İşte Fehmi Çalmuk'ın kanlı darbe girişiminin yaşandığı 15 Temmuz gecesine dair anlattıkları: “15 Temmuz benim için şu açıdan da önemli, bu tarih benim doğum günüm. Onun için ailemin bu konuyla ilgili bir hassasiyeti var. 15 Temmuz 2016 tarihinden bir hafta önceydi. Oturduğum evime kendisini Ankara emniyetinden olduğunu belirten ancak ısrarlara rağmen kimliğini göstermeyen bir kişi geldi. Elinde üzerinden fotoğrafımın da bulunduğu belgelerden okuyarak bazı sorular sormuş. Benim burada oturup oturmadığımı, kaç kişiyle beraber oturduğumu, çalışma ofisinin burada olup olmadığını başka ofisi olup olmadığına ilişkin sorular bunlar… Eşim cevap vermeyince yaşanan tartışma üzerine kapıyı kapattığını söyledi.
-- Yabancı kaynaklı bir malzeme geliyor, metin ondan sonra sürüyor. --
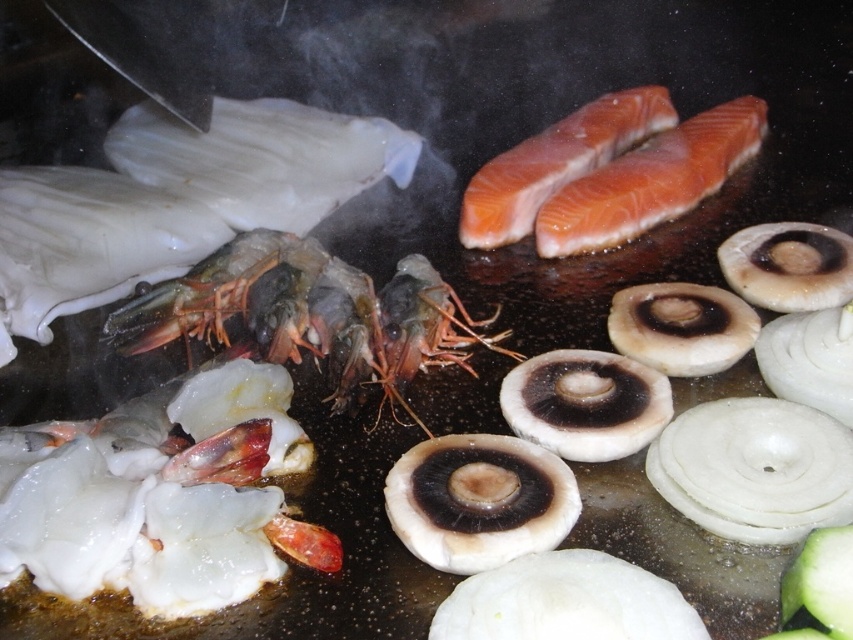
Question: Is translucent white shrimp at lower left to the right of shiny red prawns at center from the viewer's perspective?

Choices:
 (A) no
 (B) yes

Answer: (A)

Question: Which of the following is the closest to the observer?

Choices:
 (A) shiny red prawns at center
 (B) translucent white shrimp at lower left

Answer: (B)

Question: Can you confirm if translucent white shrimp at lower left is wider than shiny red prawns at center?

Choices:
 (A) yes
 (B) no

Answer: (B)

Question: Is translucent white shrimp at lower left smaller than shiny red prawns at center?

Choices:
 (A) no
 (B) yes

Answer: (B)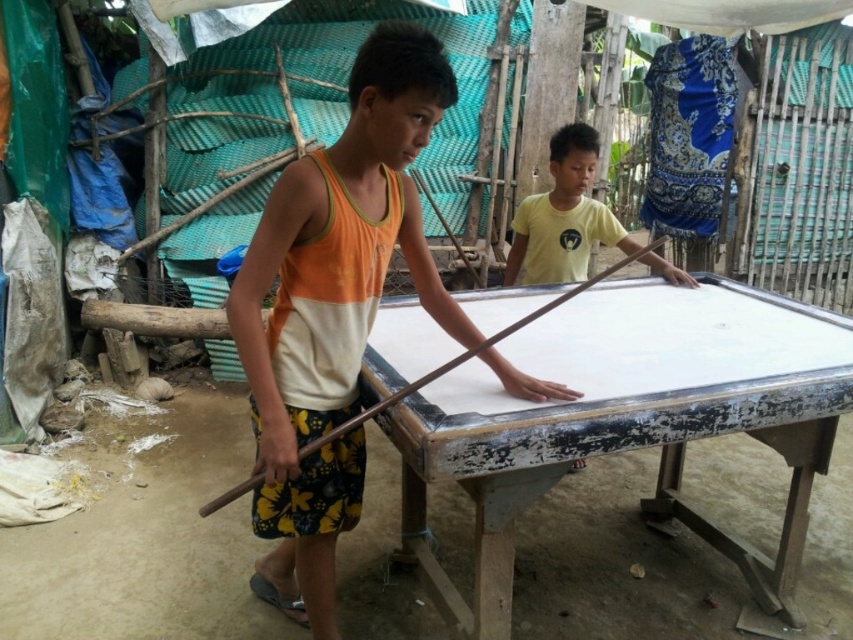
Question: Which object is closer to the camera taking this photo?

Choices:
 (A) white painted wood billiard table at center
 (B) brown wooden stick at center

Answer: (B)

Question: Can you confirm if orange and white tank top at center is bigger than brown wooden stick at center?

Choices:
 (A) no
 (B) yes

Answer: (B)

Question: Which object is the farthest from the orange and white tank top at center?

Choices:
 (A) brown wooden stick at center
 (B) white painted wood billiard table at center

Answer: (B)

Question: Does orange and white tank top at center appear on the left side of brown wooden stick at center?

Choices:
 (A) yes
 (B) no

Answer: (A)

Question: Estimate the real-world distances between objects in this image. Which object is closer to the white painted wood billiard table at center?

Choices:
 (A) orange and white tank top at center
 (B) brown wooden stick at center

Answer: (B)

Question: Where is white painted wood billiard table at center located in relation to brown wooden stick at center in the image?

Choices:
 (A) left
 (B) right

Answer: (B)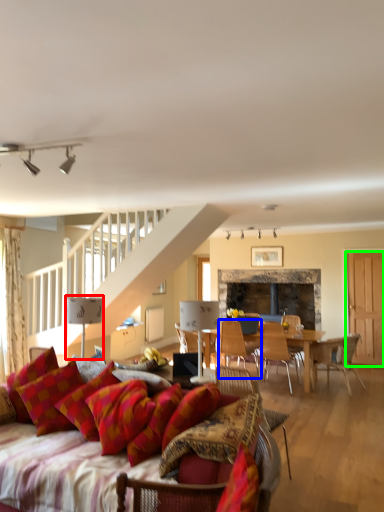
Question: Which object is the farthest from lamp (highlighted by a red box)? Choose among these: chair (highlighted by a blue box) or glass door (highlighted by a green box).

Choices:
 (A) chair
 (B) glass door

Answer: (B)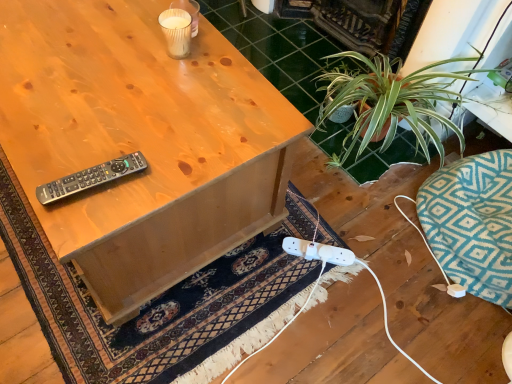
Locate an element on the screen. The width and height of the screenshot is (512, 384). space that is in front of black plastic remote at upper left is located at coordinates [80, 217].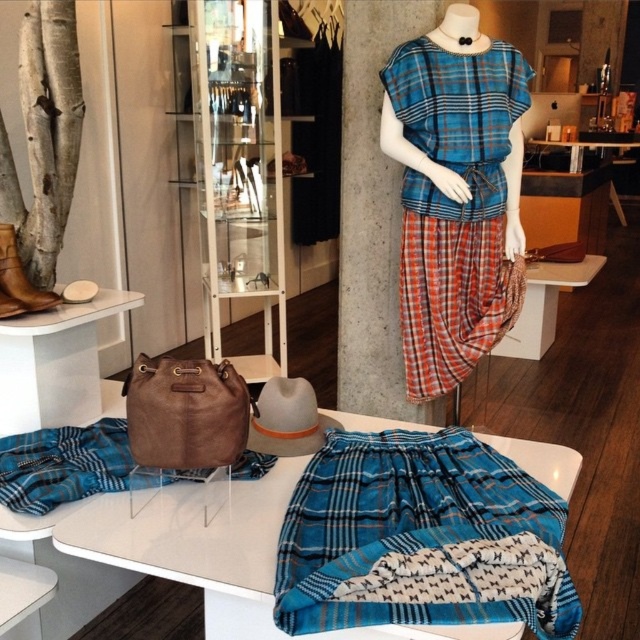
Can you confirm if blue plaid skirt at center is positioned above blue plaid dress at center?

No.

Is point (342, 496) behind point (449, 212)?

No, (342, 496) is closer to viewer.

Is point (390, 509) positioned in front of point (456, 49)?

Yes, it is in front of point (456, 49).

Locate an element on the screen. This screenshot has width=640, height=640. blue plaid skirt at center is located at coordinates (420, 538).

Is point (449, 349) positioned after point (13, 262)?

Yes.

Between blue plaid dress at center and brown leather boot at left, which one is positioned lower?

Positioned lower is brown leather boot at left.

I want to click on blue plaid dress at center, so click(454, 192).

This screenshot has height=640, width=640. Find the location of `blue plaid dress at center`. blue plaid dress at center is located at coordinates (454, 192).

Does blue plaid skirt at center appear on the right side of suede plaid skirt at lower left?

Yes, blue plaid skirt at center is to the right of suede plaid skirt at lower left.

Is point (362, 572) farther from camera compared to point (13, 435)?

No, it is in front of (13, 435).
Zaten 2016 yılının bahar aylarından bu yana çeşitli programlarda yaptığım analizlerde o dönemin paralel yapısının FETÖ'cüleri ve buna bağlı terör örgütlerinin silahlı eylemler yapabileceğini, hatta ordu içindeki güçlerini kullanmaya cüret ederek darbe girişimlerinde bile bulunabileceklerine ilişkin görüşlerimi söylüyordum. Bunu duyanlar bana garip garip bakardı. Evimde yaşanan bu olay; yaşayacağımız vahametin ayak seslerinin son işaretleriydi.
“Gencecik fidanlar vurulup yere düşüyorlardı”
O gece F- 16'ların alçak uçuşunu duyar duymaz darbe girişiminde bulunulduğunu anlayarak telefonla gazetecileri, siyasetçi arkadaşlarımı aradım. Çalışma masamın üzrine bir helalleşme mektubu vasiyetimi bırakıp, eşim ve çocuklarımla helalleşerek evden ayrıldım. Amacım o gece şehit olmaktı. Hedefim de Türkiye Büyük Millet Meclisi'nin önüne gitmekti. İnsanlar Kızılay'a, oradan Genelkurmay'ın önüne doğru yürümeye, toplanmaya başladılar. Zırhlı birliklerin tankları sivil araçları parçalıyor araçların girişine izin vermiyordu. F-16'ların kulakları sağır eden alçaktan uçuşuna makineli tüfek sesleri eklendi. Daha sonra savaş helikopterleri halkı taramaya başladı. Gencecik fidanlar gençler vurulup yere düşüyorlardı.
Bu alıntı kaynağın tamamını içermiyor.